Brendan Constantine

Poetry

Brendan Constantine is a poet based in Los Angeles. His work has appeared in many standards, including Poetry, The Nation, Best American Poetry and Poem A Day. He currently teaches at The Windward School and, for the last six years, has been developing workshops for writers living with Aphasia and Traumatic Brain Injuries (TBI).

 

Oxygen

When the hills catch fire, the crews have no choice but to attack from below. You don’t want to be higher, they say, that’s how you feed yourself to it. Even so, the fire can still fight back, loosening the ground around trees and boulders, so they come crashing down.

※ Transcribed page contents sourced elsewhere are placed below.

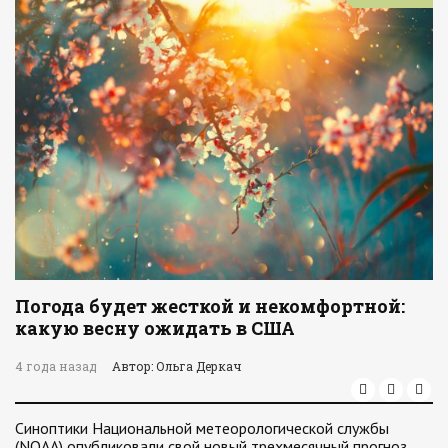
Погода будет жесткой и некомфортной:
какую весну ожидать в США
4 года назад
Автор: Ольга Деркач
Cиноптики Национальной метеорологической службы
(NOAA) опубликовали свой новый трехмесячный прогноз.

The fighters learn this in fire school. Of course, it’s harder at night; they can only listen for whatever the fire may drop. So, they go slow and call out to each other, Rock, Tree, Animal. And since it’s always night somewhere, always out of control, one can imagine them right now, walking up the dark like gods or children, naming the world as it comes for them.

The poem was inspired in part by the events of the Cranston Fire, a major brushfire that affected the territories of Mountain Center and Idyllwild, California, in the summer of 2018. I was teaching poetry to children at a local arts academy and had to evacuate with them in the middle of a class. It was one of a handful of moments, when my duties have shifted from teacher to parent, when my only role is to demonstrate calm. I remember encouraging my students to compose verses aloud as we fled in the vans. They were soon laughing and totally engaged in writing epic poems. By the time we reached safety, they were as bored as gods.